Herseth-Sandlin, spying and civil liberties

A brief deviation into the political because it reflects some of the societal and legal ramifications of post-9/11 thought in America.

I’ll admit I’m a bit behind on this, simply noting the vote when it occurred. But Sam Hurst, a RCJ citizen columnist , prompted me with his thoughts on U.S. Rep. Herseth-Sandlin’s vote on domestic spying and what it means. Among other things, because she was one of 41 House Democrats to vote for the bill, Hurst concludes that she actually is a “proud conservative.” While my friend Kevin Woster doesn’t necessarily agree, anyone who’s read this blog knows I’ve long held Hurst’s view. But that tends to be a diversion from Hurst’s main concern, one that I believe is far more important and which he deserves credit for addressing.

What was Herseth-Sandlin’s rationale for her support of expanding surveillance powers with reduced oversight? Hurst says her office claims “there was an overwhelming, immediate need to act before Congress adjourned for recess” because “al Qaeda [was] making noise about another terrorist attack prior to 9/11/07.” It speaks volumes that Congress would rather rush a bill into law directly relevant to both national security and civil rights and liberties rather than lose any of its August recess.

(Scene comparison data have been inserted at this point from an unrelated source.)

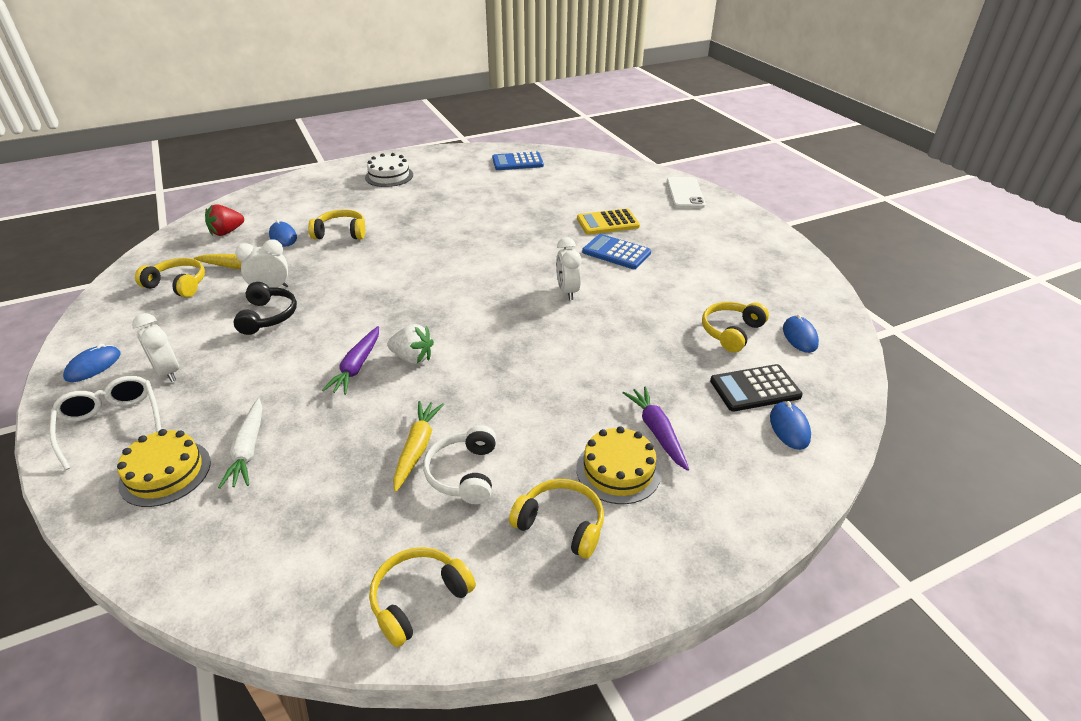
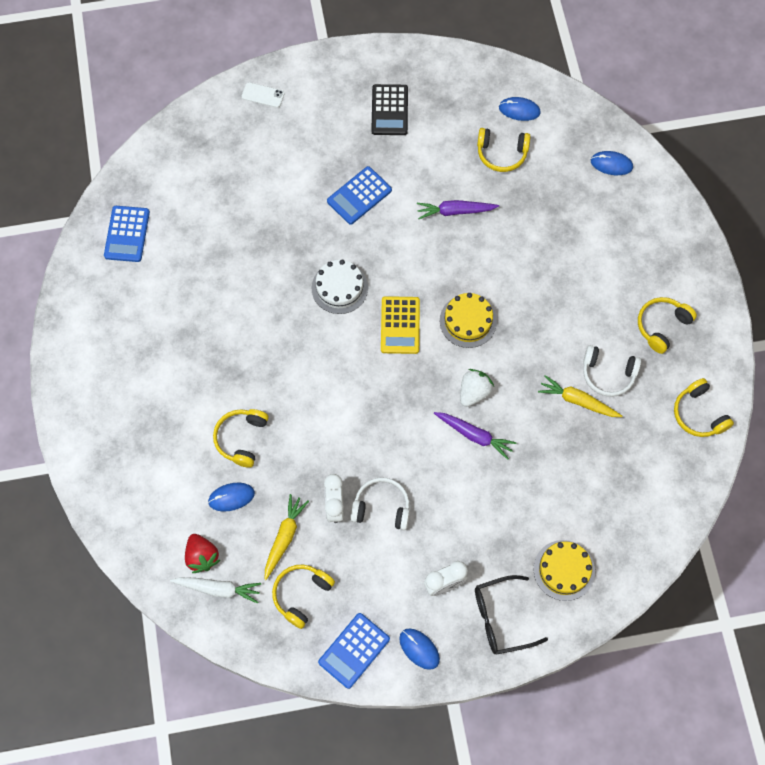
camera: 75 degrees left, 30 degrees up
(107, 323) = (354, 650): none -> blue calculator
(111, 424) = (501, 618): white glasses -> black glasses
(248, 450) = (553, 515): white carrot -> white carrot (218, 589)
(268, 316) = (381, 507): black headphones -> white headphones
(389, 176) = (115, 379): white cake -> white cake (339, 288)
(567, 291) = (412, 254): white clock -> none
(608, 223) = (301, 185): yellow calculator -> yellow calculator (400, 325)
(618, 470) = (626, 280): yellow cake -> yellow cake (468, 321)
(657, 431) = (596, 245): purple carrot -> purple carrot (455, 211)
(685, 193) = (263, 95): white phone -> white phone, size x0.60
(731, 332) = (501, 153): yellow headphones -> yellow headphones turned 45 degrees counterclockwise
(755, 389) = (569, 167): black calculator -> black calculator (389, 110)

As the NYT pointed out this weekend, not only is there questions whether Congress fully understood the ramifications of the legislation, it may have actually given the administration more power than it sought. The fact Congress may not have understood the ramifications of what it was doing is not as frightening as the ramifications themselves. The law exempts a wide variety of electronic surveillance from court approval and also may allow “without court approval — certain types of physical searches on American soil and the collection of Americans’ business records.” That is because to be exempt from court approval, the government need only assert that surveillance is “directed at a person reasonably believed to be located outside of the United States.”

It is apparently irrelevant if all persons in the surveillance are U.S. citizens as long as it is “directed at” someone “reasonably believed to be located outside” the U.S. The phrase “directed at” is “plenty ambiguous, and plenty vast.” For example, does the law prohibit spying on two U.S. citizens in the U.S. as long as that effort is “directed at” obtaining information about someone believed to be outside the U.S.? The broad and open to interpretation language of the bill hands the executive branch a certain carte blanche. Granted, the amendment has a 180-day “sunset” provision. But we all recall what happened and how long it took when the Patriot Act came up for its sunset review. Add to this the “new” approach to terrorism cases the DoJ is using, what one analyst calls a charge “that is one step away from a thought crime.”

Some may label this as a knee jerk reaction by a liberal who is blind to the threat of terrorism and sees bogey men in everything the Bushies do. Still, there is some truth within the adages about freedom and security, whether it be the 250-year-old one attributed to Ben Franklin (“Those who would give up Essential Liberty to purchase a little Temporary Safety, deserve neither Liberty nor Safety”) or the variation by Chris Hitchens in 2003 (“The trade-off between freedom and security, so often proposed so seductively, very often leads to the loss of both”). Moreover, isn’t it more likely that both are going to be lost when our leaders rush in rather than act with thoughtful consideration.

Thus, regardless of whether you consider our Congresswoman a Blue Dog Democrat, a moderate, or a conservative in moderate’s clothing, her vote is emblematic of the failings of Congress on this legislation. Sadly, political cover again took precedence over the public interest.

Our history has shown us that insecurity threatens liberty. Yet, if our liberties are curtailed, we lose the values that we are struggling to defend.